Distribution Payment Dates and Record Dates:    Quarterly in arrears on the 15th day of February, May, August and November of each year, commencing on August 15, 2019 (each a “Distribution Payment Date”) to holders of record as of the close of business on the first Business Day of the month of the applicable Distribution Payment Date. A pro-rated initial distribution on the Series E Preferred Units will be payable on August 15, 2019 in an amount equal to approximately $0.58056 per Series E Preferred Unit. If any Distribution Payment Date otherwise would fall on a day that is not a Business Day, declared distributions will be paid on the immediately succeeding Business Day without the accumulation of additional distributions. “Business Day” means Monday through Friday of each week, except that a legal holiday recognized as such by the government of the United States of America or the States of Texas or New York shall not be regarded as a Business Day.
   
Distribution Rate:    The initial distribution rate for the Series E Preferred Units from and including the date of original issue to, but excluding May 15, 2024, will be 7.600% per annum of the $25.00 liquidation preference per Series E Preferred Unit (equal to $1.900 per Series E Preferred Unit per annum). On and after May 15, 2024, distributions on the Series E Preferred Units will accumulate at a percentage of the $25.00 liquidation preference equal to an annual floating rate of the three-month LIBOR plus a spread of 5.161% per annum.
   
Optional Redemption:   

At any time within 120 days after the conclusion of any review or appeal process instituted by the Issuer following the occurrence of a Ratings Event, the Issuer may, at its option, redeem the Series E Preferred Units in whole, but not in part, at a redemption price in cash per Series E Preferred Unit equal to $25.50 (102% of the liquidation preference of $25.00) plus an amount equal to all accumulated and unpaid distributions thereon to, but excluding, the date fixed for redemption, whether or not declared. Any such redemption would be effected only out of funds legally available for such purposes and will be subject to compliance with the provisions of the instruments governing the Issuer’s outstanding indebtedness.

 

“Rating Event” means a change by any nationally recognized statistical rating organization (within the meaning of Section 3(a)(62) of the Exchange Act, that publishes a rating for us (a “rating agency”) to its equity credit criteria for securities such as the Series E Preferred Units, as such criteria are in effect as of the original issue date of the Series E Preferred Units (the “current criteria”), which change results in (i) any shortening of the length of time for which the current criteria are scheduled to be in effect with respect to the Series E Preferred Units, or (ii) a lower Equity Credit being given to the Series E Preferred Units than the Equity Credit that would have been assigned to the Series E Preferred Units by such rating agency pursuant to its current criteria.

*-*-*

> TASKS:
a) Please reproduce, word for word, the stretch of the Series E Preferred Units terms from "Distribution Rate:    The" through "5.161% per annum.".
b) Carry on the Series E Preferred Units terms from the point where they stop.

*-*-*

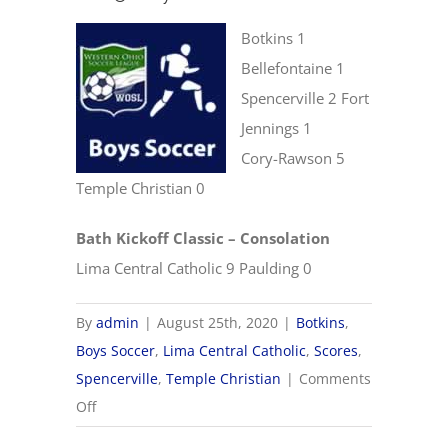
Botkins 1
Bellefontaine 1
Spencerville 2 Fort
Jennings 1
Cory-Rawson 5
Temple Christian 0
Bath Kickoff Classic – Consolation
Lima Central Catholic 9 Paulding 0
By
admin
|
August 25th, 2020
|
Botkins
,
Boys Soccer
,
Lima Central Catholic
,
Scores
,
Spencerville
,
Temple Christian
|
Comments
on
Off
8/25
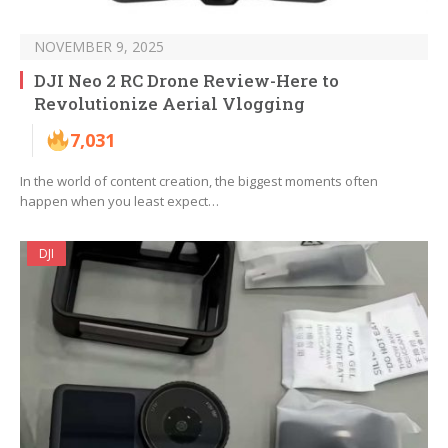
NOVEMBER 9, 2025
DJI Neo 2 RC Drone Review-Here to
Revolutionize Aerial Vlogging
7,031
In the world of content creation, the biggest moments often
happen when you least expect…
DJI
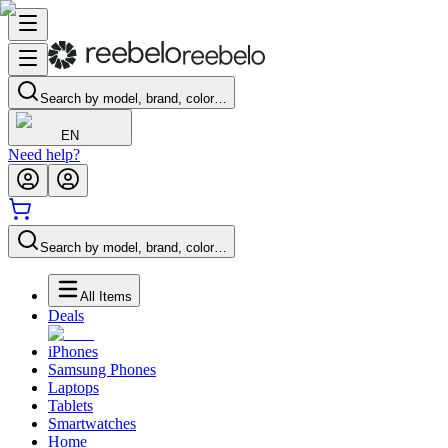
Search by model, brand, color…
EN
Need help?
Search by model, brand, color…
All Items
Deals
iPhones
Samsung Phones
Laptops
Tablets
Smartwatches
Home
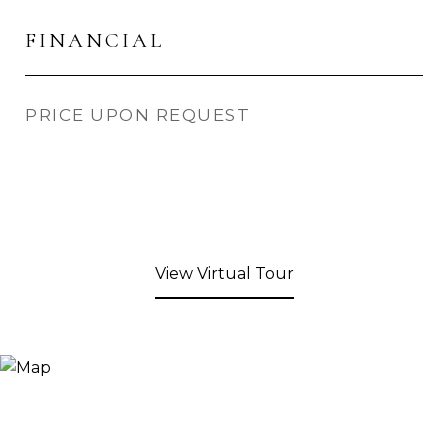
FINANCIAL
PRICE UPON REQUEST
View Virtual Tour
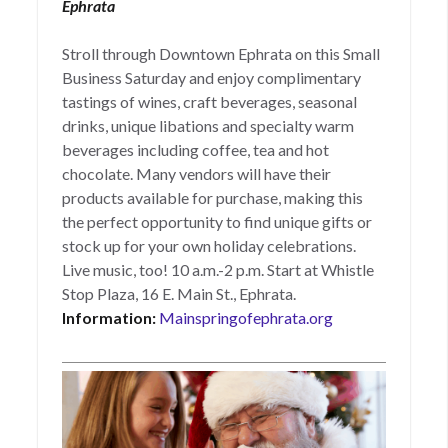
Ephrata
Stroll through Downtown Ephrata on this Small
Business Saturday and enjoy complimentary
tastings of wines, craft beverages, seasonal
drinks, unique libations and specialty warm
beverages including coffee, tea and hot
chocolate. Many vendors will have their
products available for purchase, making this
the perfect opportunity to find unique gifts or
stock up for your own holiday celebrations.
Live music, too! 10 a.m.-2 p.m. Start at Whistle
Stop Plaza, 16 E. Main St., Ephrata.
Information:
Mainspringofephrata.org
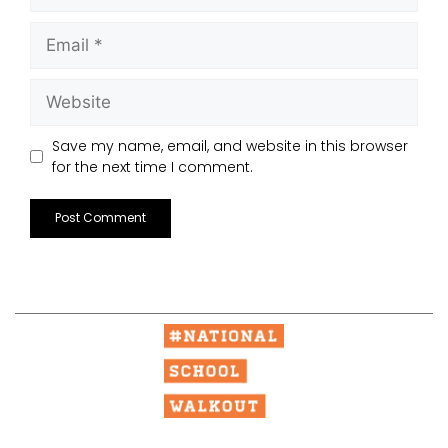
Save my name, email, and website in this browser
for the next time I comment.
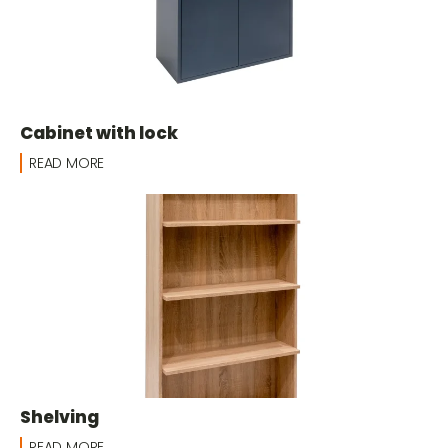
Cabinet with lock
READ MORE
Shelving
READ MORE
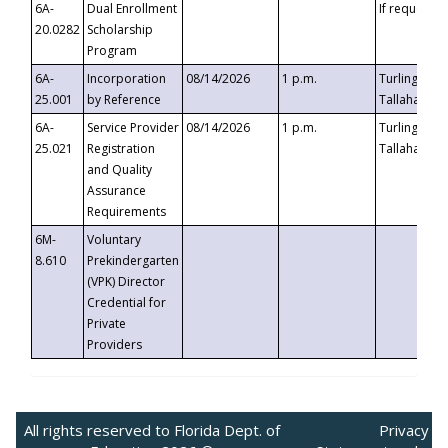
6A-
Dual Enrollment
If requested
20.0282
Scholarship
Program
6A-
Incorporation
08/14/2026
1 p.m.
Turlington B
25.001
by Reference
Tallahassee,
6A-
Service Provider
08/14/2026
1 p.m.
Turlington B
25.021
Registration
Tallahassee,
and Quality
Assurance
Requirements
6M-
Voluntary
8.610
Prekindergarten
(VPK) Director
Credential for
Private
Providers
All rights reserved to Florida Dept. of
Privacy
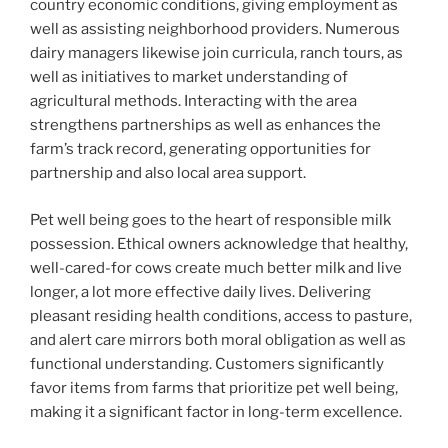
country economic conditions, giving employment as
well as assisting neighborhood providers. Numerous
dairy managers likewise join curricula, ranch tours, as
well as initiatives to market understanding of
agricultural methods. Interacting with the area
strengthens partnerships as well as enhances the
farm’s track record, generating opportunities for
partnership and also local area support.
Pet well being goes to the heart of responsible milk
possession. Ethical owners acknowledge that healthy,
well-cared-for cows create much better milk and live
longer, a lot more effective daily lives. Delivering
pleasant residing health conditions, access to pasture,
and alert care mirrors both moral obligation as well as
functional understanding. Customers significantly
favor items from farms that prioritize pet well being,
making it a significant factor in long-term excellence.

*-*-*

> TASK RESULTS:
a)
Distribution Rate:    The initial distribution rate for the Series E Preferred Units from and including the date of original issue to, but excluding May 15, 2024, will be 7.600% per annum of the $25.00 liquidation preference per Series E Preferred Unit (equal to $1.900 per Series E Preferred Unit per annum). On and after May 15, 2024, distributions on the Series E Preferred Units will accumulate at a percentage of the $25.00 liquidation preference equal to an annual floating rate of the three-month LIBOR plus a spread of 5.161% per annum.

b)
 

“Equity Credit” means the dollar amount or percentage in relation to the stated liquidation preference amount of $25.00 per Series E Preferred Unit assigned to the Series E Preferred Units as equity, rather than debt, by a rating agency in evaluating the capital structure of an entity.

 

At any time on or after May 15, 2024, the Issuer may redeem, in whole or in part, the Series E Preferred Units at a redemption price in cash of $25.00 per Series E Preferred Unit plus an amount equal to all accumulated and unpaid distributions thereon to, but excluding, the date of redemption, whether or not declared. Any such redemption would be effected only out of funds legally available for such purpose and would be subject to compliance with the provisions of the instruments governing the Issuer’s outstanding indebtedness. The Issuer must provide not less than 30 days’ and not more than 60 days’ written notice of any such redemption. The Issuer may undertake multiple partial redemptions.

   
CUSIP / ISIN:    29278N 509 / US29278N5095
   
Joint Book-Running Managers:   

Merrill Lynch, Pierce, Fenner & Smith

                      Incorporated

Morgan Stanley & Co. LLC

RBC Capital Markets, LLC

Wells Fargo Securities, LLC

   
Listing:    The Issuer intends to file an application to list the Series E Preferred Units on the New York Stock Exchange under the symbol “ETPprE.” If the application is approved, trading of the Series E Preferred Units on the New York Stock Exchange is expected to commence within 30 days after their original issue date.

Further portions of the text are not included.